I can actually see the fighting going on in buildings across the street. And I know it’s only a matter of time before they are here as well.
I have stayed, to continue the work. We’re so close, to either a vaccine, or an antidote, or both, so close I can taste it... the samples we have are excellent, and I know we can do it, given enough time. But I don’t think I can stay here.

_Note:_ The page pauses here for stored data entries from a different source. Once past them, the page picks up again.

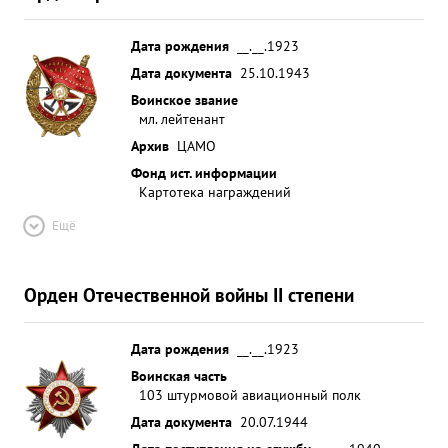
Дата рождения
__.__.1923
Дата документа
25.10.1943
Воинское звание
мл. лейтенант
Архив
ЦАМО
Фонд ист. информации
Картотека награждений
Ещё
Орден Отечественной войны II степени
Дата рождения
__.__.1923
Воинская часть
103 штурмовой авиационный полк
Дата документа
20.07.1944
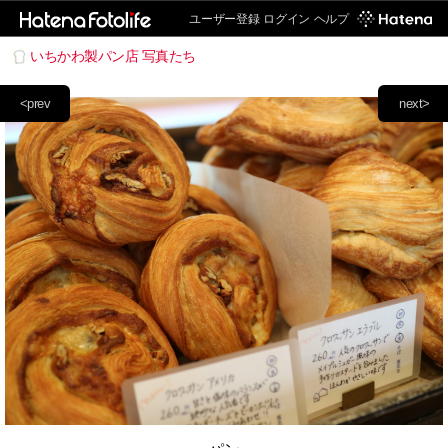
ユーザー登録
ログイン
ヘルプ
いちかわ製パン店 写真たち
<prev
next>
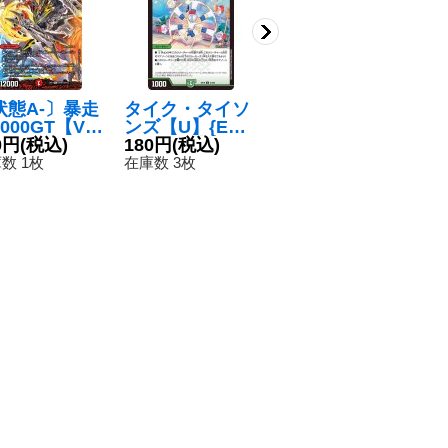
状態A-〕暴走
タイク・タイソ
〔状態A-〕ボル
〔
000GT【V】
ンズ【U】{EX1
シャック・ゴル
羅
X0156/80}
0円
(税込)
951/68}《自
180円
(税込)
ファンタジスタ
200円
(税込)
ベ
2
火》
然》
【VR】{26EX22
【
数 1枚
在庫数 3枚
在庫数 4点
在
4/89}《多》
E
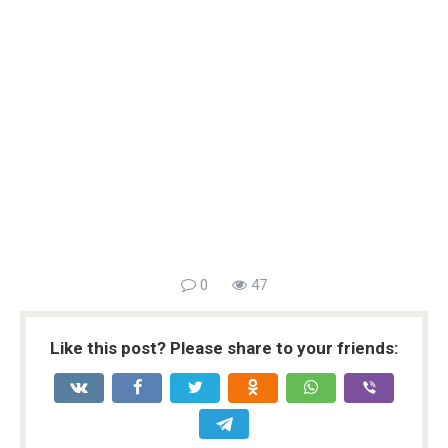
0
47
Like this post? Please share to your friends:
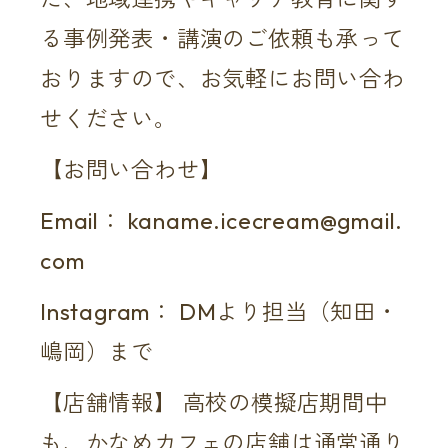
る事例発表・講演のご依頼も承って
おりますので、お気軽にお問い合わ
せください。
【お問い合わせ】
Email：
kaname.icecream@gmail.
com
Instagram： DMより担当（知田・
嶋岡）まで
【店舗情報】 高校の模擬店期間中
も、かなめカフェの店舗は通常通り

To do so would simply be to wait for death.
Some of you know my brother-in-law, Al, who is an IT contractor. After 9/11, they put in a bunker beneath the Chicago Mercantile Exchange, beneath the trading floor. They’ve got generator power, food and water, I don’t know how long for. Maybe weapons, too, I don’t know. I know all this because Al worked on the project, on the security and IT systems. I also know there’s a backdoor – literal, and figurative. There’s a tunnel entrance that comes out in the basement of the Hyatt, across the street from the Mercantile Exchange Center. It’s behind an unmarked steel door with a keypad, card reader, and thumbprint reader. It normally requires both a smartcard and a recognized thumbprint, in addition to a code. But Al programmed in a backdoor: if you just type 19 zeros in a row, it opens up. Obviously, I’m not supposed to know any of this. If I make it there, and I get in, maybe those already inside will shoot me. But that actually sounds much better than the remaining alternatives at this point.